**DATA SHOWN:**
☆ ☆ ☆ ☆

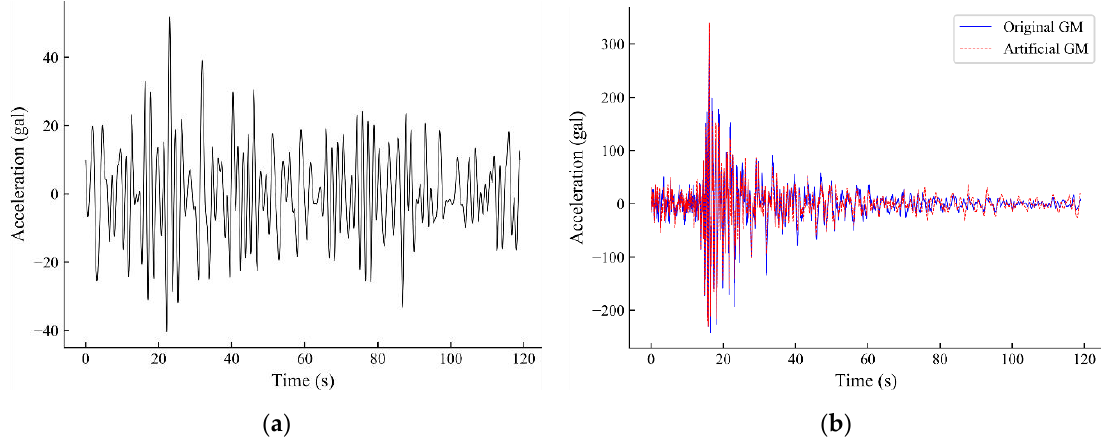
Figure 6. A case of artificial ground motion simulation by Stochastic Method: ( a ) Random disturbance; ( b ) Original and artificial time series.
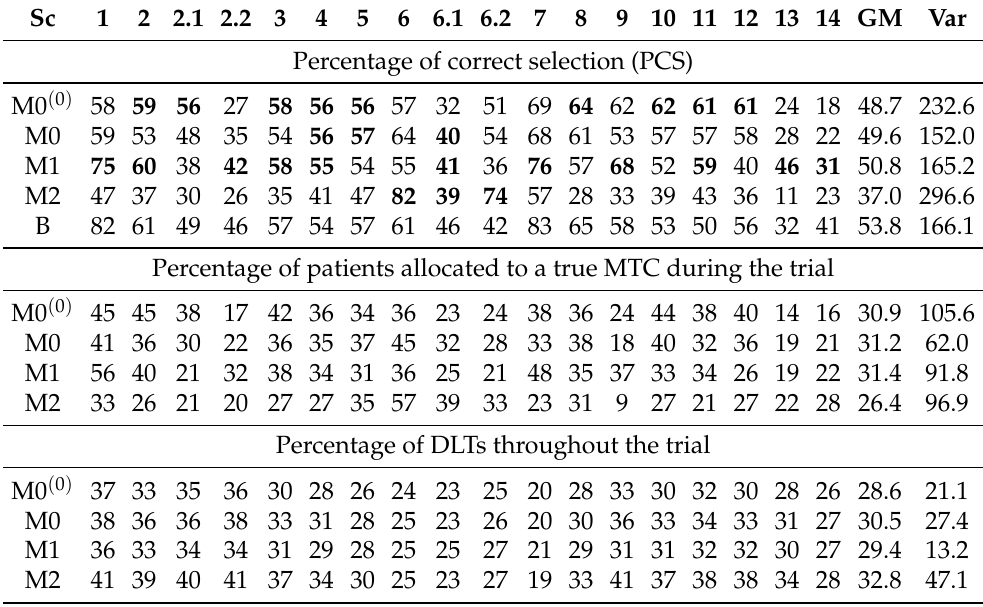
Table 4. Percentage of correct selection in comparison of 5 dose-finding designs and the benchmark (B) under Scenarios 1–14. Percentage of patients allocated to a true MTC during the trial and percentage of observed DLTs throughout the trial. GM is the geometric mean and Var is the variance. In the top third of the table, the highest PCS and those within less than 3% across the dose-finding designs are shown in bold for each scenario. Results are based on 4000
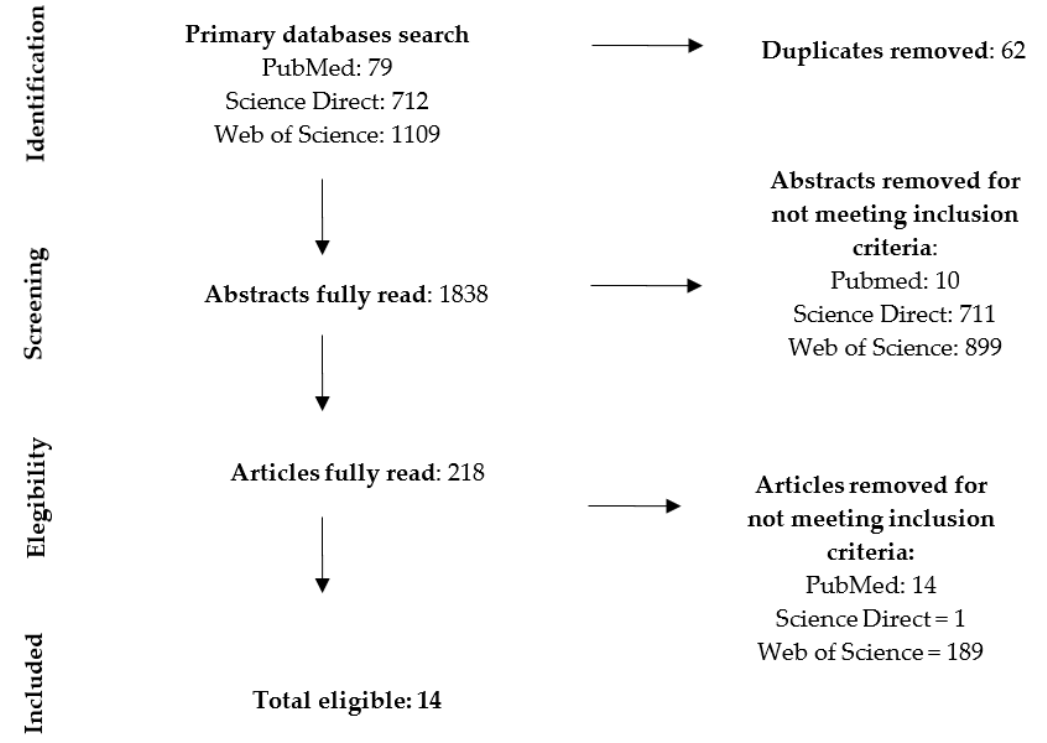
Figure 1. Workflow of article search (PRISMA 2009 Flow Diagram [20]). Table 1. Articles included in the review.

☆ ☆ ☆ ☆

**WORK ITEM:** All pictures should be dropped; the lines from the one containing "Table 4. Percentage" through the last line of the material are to be set down exactly.

**SOLUTION FOR THIS PROBLEM:**
Table 4. Percentage of correct selection in comparison of 5 dose-finding designs and the benchmark (B) under Scenarios 1–14. Percentage of patients allocated to a true MTC during the trial and percentage of observed DLTs throughout the trial. GM is the geometric mean and Var is the variance. In the top third of the table, the highest PCS and those within less than 3% across the dose-finding designs are shown in bold for each scenario. Results are based on 4000
Figure 1. Workflow of article search (PRISMA 2009 Flow Diagram [20]). Table 1. Articles included in the review.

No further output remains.